Suspended Jacksonville City Councilwoman Katrina Brown is expected, at this writing, to be back in federal court this week. Brown and fellow suspended councilor Reggie Brown (unrelated), are accused of a 38-count conspiracy to defraud, say federal prosecutors. The pair allegedly skimmed hundreds of thousands of dollars from a Small Business Administration-backed loan provided to Katrina Brown’s family barbecue sauce plant. Among the dozens of charges are wire fraud, mail fraud, money laundering and so on.
Since she was elected to the Council in 2015, the BBQ sauce plant has been at least a background story. City incentives to the tune of $600,000 weren’t providing ROI, leading to suits and eventual judgments against her family business. The FBI and other agencies coordinated a raid of the facility late in 2016. That evidentiary trawl led to Brown’s current legal predicament.
Things haven’t gone better since the start of the federal case, either. Brown presented with a pricy lawyer, then pleaded penury and rolled with court-appointed attorney Darcy Galnor.
Judge James Klindt’s choice of Galnor was interesting. She was connected: her husband Matt handles comms for the Jax Chamber. Given the pyrotechnics of the fall elections, it was easy to miss ephemera like Jacksonville City Council agendas. Which is too bad, given that eagle eyes would have spied the appointment of Galnor to the Jacksonville Ethics Commission. Nominating Galnor was State Attorney Melissa Nelson. This nomination, some say, presents a conflict.
As multiple sources, including The Florida Times-Union, reported, Brown has filed a complaint with The Florida Bar suggesting that Galnor wanted her to plead out, and that Brown was to “help state prosecutors investigating [alleged] City Council Sunshine Law violations.” Per reports, the ultimate targets were critics of the Mayor’s Office, Anna Brosche and Garrett Dennis.

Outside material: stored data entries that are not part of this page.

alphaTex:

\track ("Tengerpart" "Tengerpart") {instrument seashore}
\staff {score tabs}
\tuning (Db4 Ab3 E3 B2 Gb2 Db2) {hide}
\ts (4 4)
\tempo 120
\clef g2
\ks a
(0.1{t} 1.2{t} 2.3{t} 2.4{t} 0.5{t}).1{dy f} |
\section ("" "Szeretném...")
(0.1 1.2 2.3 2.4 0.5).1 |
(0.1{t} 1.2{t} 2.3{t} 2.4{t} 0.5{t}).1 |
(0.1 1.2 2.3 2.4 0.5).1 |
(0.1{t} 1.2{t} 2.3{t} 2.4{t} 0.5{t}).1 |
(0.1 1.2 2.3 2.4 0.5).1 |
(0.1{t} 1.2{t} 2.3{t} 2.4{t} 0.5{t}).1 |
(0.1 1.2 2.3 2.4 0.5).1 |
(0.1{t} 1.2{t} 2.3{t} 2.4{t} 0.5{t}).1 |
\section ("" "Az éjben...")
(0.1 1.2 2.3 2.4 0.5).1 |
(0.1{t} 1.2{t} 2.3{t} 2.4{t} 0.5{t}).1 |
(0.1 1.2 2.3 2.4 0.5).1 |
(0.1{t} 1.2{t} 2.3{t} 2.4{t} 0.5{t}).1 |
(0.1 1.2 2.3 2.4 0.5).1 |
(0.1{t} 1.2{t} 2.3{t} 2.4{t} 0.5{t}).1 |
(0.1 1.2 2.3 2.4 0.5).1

Current Council President Aaron Bowman, who ran uncontested last spring, charged that Dennis was breaking the Sunshine Law by talking about the Council race outside of noticed meetings. Bowman and Dennis were to talk over the matter with the city ethics chair; however, Dennis wanted a noticed meeting, and Bowman did not. Dennis subsequently called a presser. State attorneys were present. In September, The Florida Times-Union reported that lawyers were asking about Sunshine Law violations.
Given the political symbiosis between the council president, the mayor, and the state attorney, some believe that this investigation is a political dagger aimed at the hearts of Anna Brosche and Garrett Dennis.
As an observer of the council, I have some thoughts on the Sunshine Law. The letter and the spirit of this law are often two different things. It is possible to convey attitudes and consensus on a matter (a leadership race, a piece of legislation, whatever) without explicitly mentioning that matter. Deep dives for emails and texts on sensitive subjects are often useless, because everyone is hip to the game. Don’t memorialize anything you care about.
Which is to say that I assume everyone violates the Sunshine Law. From the chats at prayer breakfasts to the whisper sessions in Hemming Park, we can only trust that the pols are following the rules.
Brown could have, in theory, been useful if she was willing to help. And the ol’ two-count plea deal can cut down prison time to almost nothing. In theory. Obviously.
There would have been an irony in her rolling on Brosche, who put her and Reggie Brown on Finance as payback for their council president votes. (And Dennis, whom she always called “Dennis Garrett,” was made chair of that committee.)
Brown’s got a live Bar complaint and a new court-appointed lawyer. Who knows what the future holds?
Regarding the validity of that complaint, which contends that Galnor offered incompetent representation, it’s hard to see it flying. Brown has not established a reputation for veracity in her public life. Even in the 2015 campaign, issues with paying property taxes foreshadowed the financial morass that followed. Brown will have to leverage relationships with the media if she wants, somehow, to make the case that she has been sold out by a larger conspiracy of the city’s political establishment. Leaking the Bar complaint was a good start, but there’s a lot more work ahead.
At this writing, Brown and Brown are poised for February trials. We’ll see if they happen on schedule. Some will look at the trials and see two corrupt politicians who exploited a system. Others will see the system itself on trial, and for them these former councilmembers’ troubles will be another narrative point in a continuing war against black politicians. Expect more news about this whole mess as the year progresses.